Fasting Day 20 of 40 | Fourth Thursday of Lent
“But the earlier governors—those preceding me—placed a heavy burden on the people and took forty shekels of silver from them in addition to food and wine. Their assistants also lorded it over the people. But out of reverence for God, I did not act like that.” Nehemiah 5:15
In his effort to rebuild the walls and God’s people, Nehemiah had to set a different example than the gluttonous governors before him. For many of us, this passage rings relevant. We serve in places where people in authority abuse their power and privilege. What do we do?

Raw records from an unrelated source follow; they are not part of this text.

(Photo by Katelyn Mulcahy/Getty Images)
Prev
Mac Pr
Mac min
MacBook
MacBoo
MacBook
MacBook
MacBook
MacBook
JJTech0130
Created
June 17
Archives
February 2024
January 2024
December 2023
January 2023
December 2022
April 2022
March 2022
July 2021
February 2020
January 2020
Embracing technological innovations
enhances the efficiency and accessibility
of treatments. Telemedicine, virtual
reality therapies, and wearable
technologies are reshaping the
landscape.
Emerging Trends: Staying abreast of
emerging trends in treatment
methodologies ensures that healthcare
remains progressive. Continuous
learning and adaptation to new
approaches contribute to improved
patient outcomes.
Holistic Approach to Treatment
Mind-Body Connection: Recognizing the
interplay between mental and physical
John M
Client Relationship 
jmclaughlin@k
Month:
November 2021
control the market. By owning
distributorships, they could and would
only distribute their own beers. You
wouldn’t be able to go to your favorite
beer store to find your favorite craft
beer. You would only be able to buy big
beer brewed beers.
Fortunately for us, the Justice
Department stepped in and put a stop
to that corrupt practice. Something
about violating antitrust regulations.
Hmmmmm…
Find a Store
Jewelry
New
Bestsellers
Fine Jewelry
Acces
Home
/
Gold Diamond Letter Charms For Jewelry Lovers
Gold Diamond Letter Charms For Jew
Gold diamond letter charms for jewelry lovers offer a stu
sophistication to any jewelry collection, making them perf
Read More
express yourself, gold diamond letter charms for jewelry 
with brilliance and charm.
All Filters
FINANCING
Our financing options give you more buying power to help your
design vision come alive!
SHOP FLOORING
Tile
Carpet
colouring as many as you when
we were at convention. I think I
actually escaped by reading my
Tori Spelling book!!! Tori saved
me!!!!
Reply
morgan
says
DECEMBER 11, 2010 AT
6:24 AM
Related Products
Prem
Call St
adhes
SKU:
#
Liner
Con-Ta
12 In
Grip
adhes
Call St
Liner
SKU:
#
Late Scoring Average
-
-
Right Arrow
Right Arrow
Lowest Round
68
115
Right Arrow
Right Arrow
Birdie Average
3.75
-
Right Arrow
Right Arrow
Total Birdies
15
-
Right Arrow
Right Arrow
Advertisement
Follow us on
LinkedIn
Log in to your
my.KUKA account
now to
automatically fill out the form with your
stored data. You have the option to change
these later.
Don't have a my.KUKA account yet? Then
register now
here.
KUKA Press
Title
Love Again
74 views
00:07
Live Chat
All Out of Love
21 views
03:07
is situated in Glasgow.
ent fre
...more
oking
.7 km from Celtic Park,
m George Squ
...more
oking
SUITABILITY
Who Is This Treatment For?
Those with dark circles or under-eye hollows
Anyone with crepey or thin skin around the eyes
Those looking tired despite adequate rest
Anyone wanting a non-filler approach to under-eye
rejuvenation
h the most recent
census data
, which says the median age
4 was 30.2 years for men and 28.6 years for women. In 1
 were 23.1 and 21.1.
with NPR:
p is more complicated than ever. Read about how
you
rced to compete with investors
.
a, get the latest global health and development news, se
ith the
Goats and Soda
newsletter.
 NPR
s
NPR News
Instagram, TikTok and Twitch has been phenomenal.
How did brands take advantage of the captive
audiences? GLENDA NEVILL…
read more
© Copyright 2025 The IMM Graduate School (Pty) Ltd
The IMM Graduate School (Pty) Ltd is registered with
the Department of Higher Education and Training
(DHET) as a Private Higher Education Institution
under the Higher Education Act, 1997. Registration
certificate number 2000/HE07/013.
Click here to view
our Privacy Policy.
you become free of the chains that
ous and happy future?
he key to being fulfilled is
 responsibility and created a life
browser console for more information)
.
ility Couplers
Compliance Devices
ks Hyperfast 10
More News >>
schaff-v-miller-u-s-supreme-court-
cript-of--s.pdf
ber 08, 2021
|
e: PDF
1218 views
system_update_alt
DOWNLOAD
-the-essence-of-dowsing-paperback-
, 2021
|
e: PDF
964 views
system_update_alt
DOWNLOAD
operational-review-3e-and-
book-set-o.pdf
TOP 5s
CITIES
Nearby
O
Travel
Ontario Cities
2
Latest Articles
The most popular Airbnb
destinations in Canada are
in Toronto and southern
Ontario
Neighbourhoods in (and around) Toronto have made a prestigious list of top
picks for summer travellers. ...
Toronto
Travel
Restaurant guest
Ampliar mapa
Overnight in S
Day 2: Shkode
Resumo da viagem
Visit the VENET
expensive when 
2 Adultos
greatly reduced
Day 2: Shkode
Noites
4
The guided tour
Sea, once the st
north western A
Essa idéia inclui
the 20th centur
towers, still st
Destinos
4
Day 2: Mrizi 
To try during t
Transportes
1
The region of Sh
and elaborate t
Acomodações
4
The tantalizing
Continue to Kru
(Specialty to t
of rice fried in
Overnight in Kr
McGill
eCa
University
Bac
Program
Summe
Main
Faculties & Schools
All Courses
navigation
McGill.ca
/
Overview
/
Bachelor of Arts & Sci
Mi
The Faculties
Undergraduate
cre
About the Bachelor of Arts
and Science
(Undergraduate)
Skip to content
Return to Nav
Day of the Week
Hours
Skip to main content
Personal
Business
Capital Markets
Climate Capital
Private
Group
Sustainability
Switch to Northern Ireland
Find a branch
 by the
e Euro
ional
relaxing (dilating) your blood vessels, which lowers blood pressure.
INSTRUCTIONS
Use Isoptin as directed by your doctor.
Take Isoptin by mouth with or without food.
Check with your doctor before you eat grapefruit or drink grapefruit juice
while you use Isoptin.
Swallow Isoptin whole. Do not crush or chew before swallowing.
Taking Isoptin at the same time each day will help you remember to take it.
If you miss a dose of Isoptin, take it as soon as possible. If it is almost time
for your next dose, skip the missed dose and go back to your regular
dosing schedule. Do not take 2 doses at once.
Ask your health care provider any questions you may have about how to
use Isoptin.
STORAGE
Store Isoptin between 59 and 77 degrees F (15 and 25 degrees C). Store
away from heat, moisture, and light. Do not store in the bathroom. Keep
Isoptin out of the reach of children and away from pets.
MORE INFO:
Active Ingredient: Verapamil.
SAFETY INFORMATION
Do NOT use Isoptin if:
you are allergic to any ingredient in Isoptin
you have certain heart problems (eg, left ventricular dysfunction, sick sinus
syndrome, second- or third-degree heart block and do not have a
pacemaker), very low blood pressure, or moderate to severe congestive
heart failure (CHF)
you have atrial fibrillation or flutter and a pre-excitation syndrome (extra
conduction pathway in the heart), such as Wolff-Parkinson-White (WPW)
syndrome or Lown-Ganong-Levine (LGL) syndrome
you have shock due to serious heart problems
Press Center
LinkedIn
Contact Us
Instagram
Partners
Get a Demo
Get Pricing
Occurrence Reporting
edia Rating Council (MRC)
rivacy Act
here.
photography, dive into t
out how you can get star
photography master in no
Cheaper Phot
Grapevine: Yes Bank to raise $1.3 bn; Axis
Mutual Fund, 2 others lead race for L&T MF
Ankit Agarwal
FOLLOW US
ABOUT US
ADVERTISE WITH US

In his Pastoral Rule, Gregory offers this answer. “The gluttonous are to be admonished, that in giving themselves to the enjoyment of dainties, they pierce not themselves through with the sword of lechery; and that they perceive how great loquacity, how great levity of mind, lie in wait for them through eating, lest while they softly serve the belly they become cruelly bound in the nooses of vice.”
Gregory the Great (c. 540-604) in The Book of Pastoral Rule (Popular Patristics Series; New York: St. Vladimir’s Seminary Press, 2007) p. 119.
We fast in Lent because our human tendency leans toward serving our belly. Pastors and people in authority or oversight do well to remind others that when we serve our belly we become “cruelly bound in the nooses of vice.” Our desires control and destroy us. It took place in the days of Nehemiah and still happens today. Don’t let it happen to you.
God, teach me to act different like Nehemiah. Amen.
Fasting tells our body that we will not be ruled by our desires. It builds discipline in us. Sit with the Holy Spirit. What areas of your life needs this discipline. Do games, social media, TV, or other desires control you?